Following two decades of voting for the anti-Fujimori candidate, regardless of political stripe, the only thing Peru has to show for it is the reality that every single former president has been tried and convicted of corruption charges. If anything, 2020’s ferocious street protests against corruption was the clearest signal that the decades-long rule of lesser-evilism will no longer cut it.
Pedro Castillo is sometimes compared to former Bolivian president Evo Morales — a strained comparison that probably speaks more to Morales’s widespread popularity in Peru’s Andean region than Castillo’s credentials as a popular movement leader.
But though his politics couldn’t be more different, as an outsider candidate, Castillo is actually more like Alberto Fujimori.
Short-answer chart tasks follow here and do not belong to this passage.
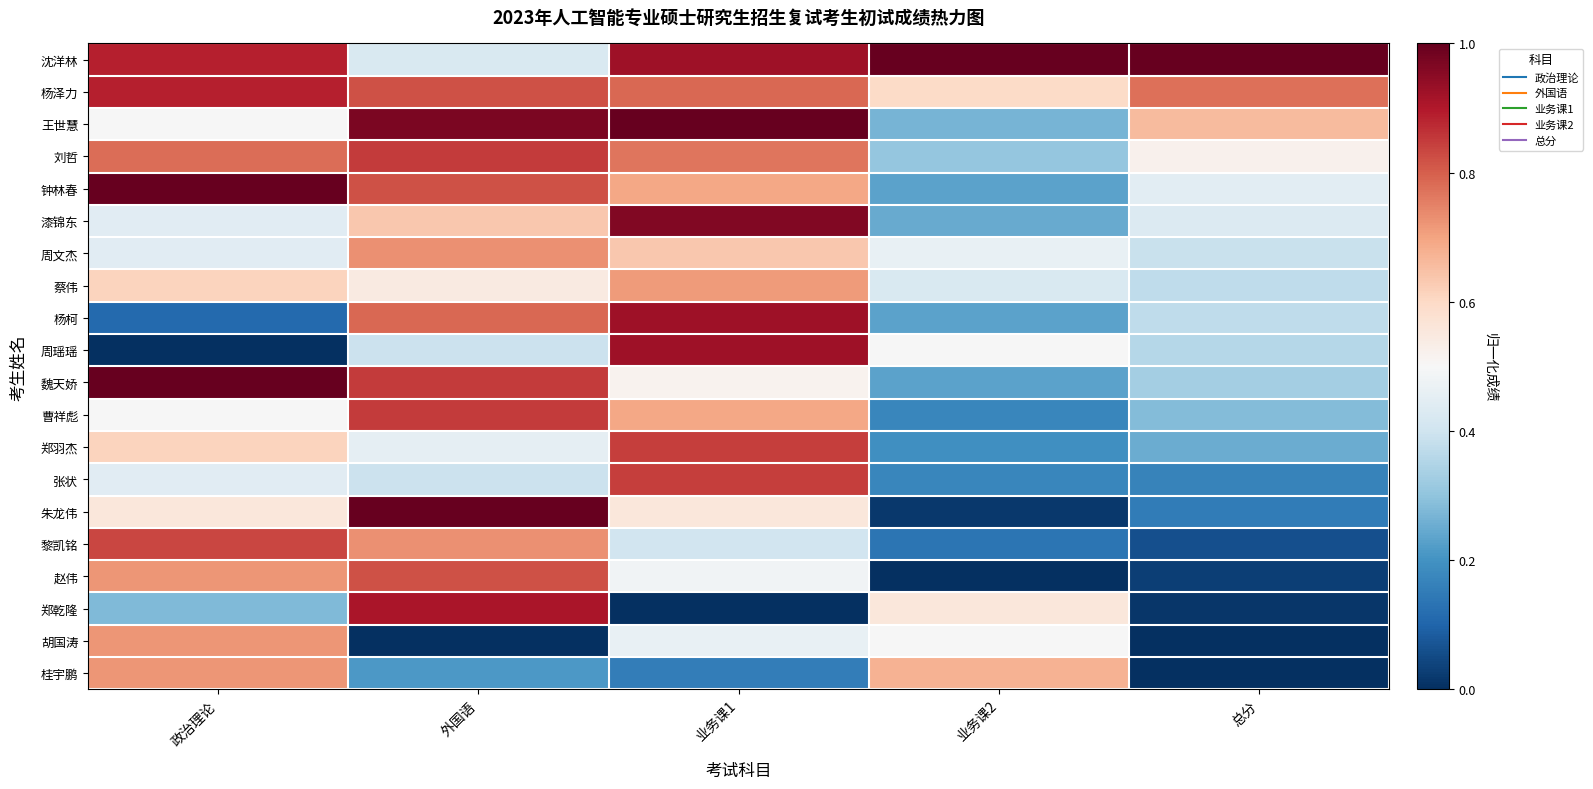

Count the number of data series in this chart.

20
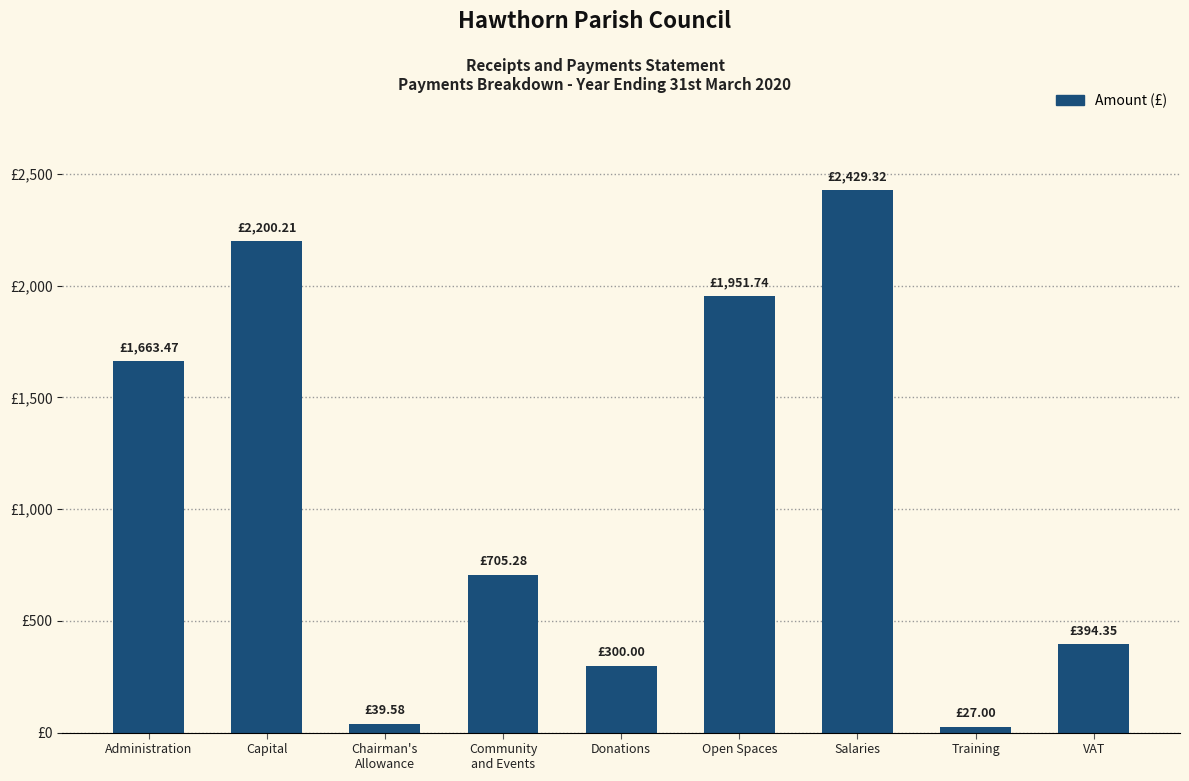

What is the maximum value shown in the chart?

2429.3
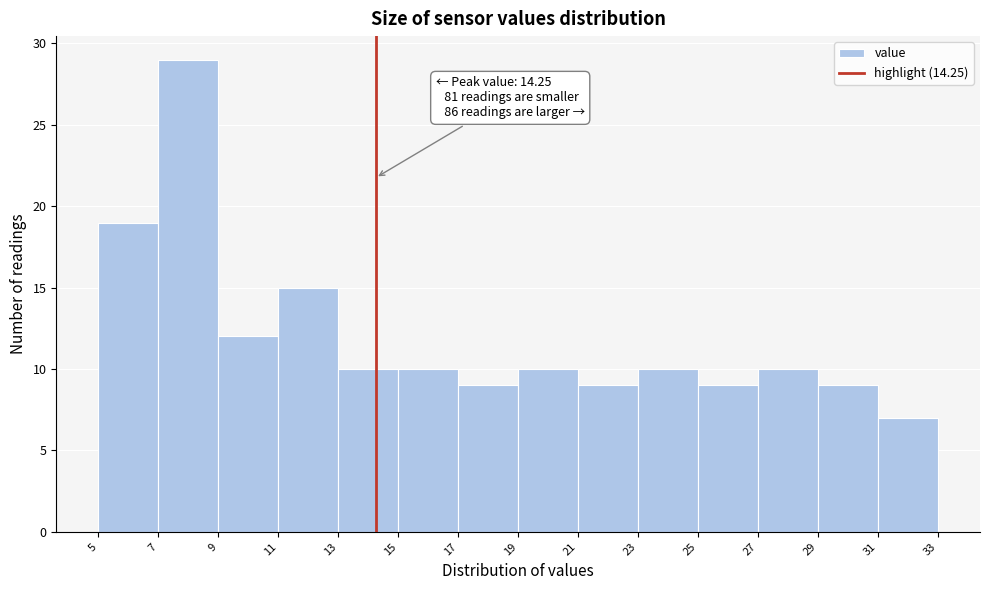

Over which range of the x-axis is the bar tallest?

7 to 9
Like Castillo, Fujimori was the ultimate dark horse candidate when, in 1990, he emerged from complete anonymity to defeat one of Peru’s most iconic public figures, writer Mario Vargas Llosa.
A victory for Castillo would not only recall that remarkable upset, it would deal a crucial blow to Fujimori’s beleaguered legacy and potentially awaken Peru from the endless nightmare of Fujimorismo.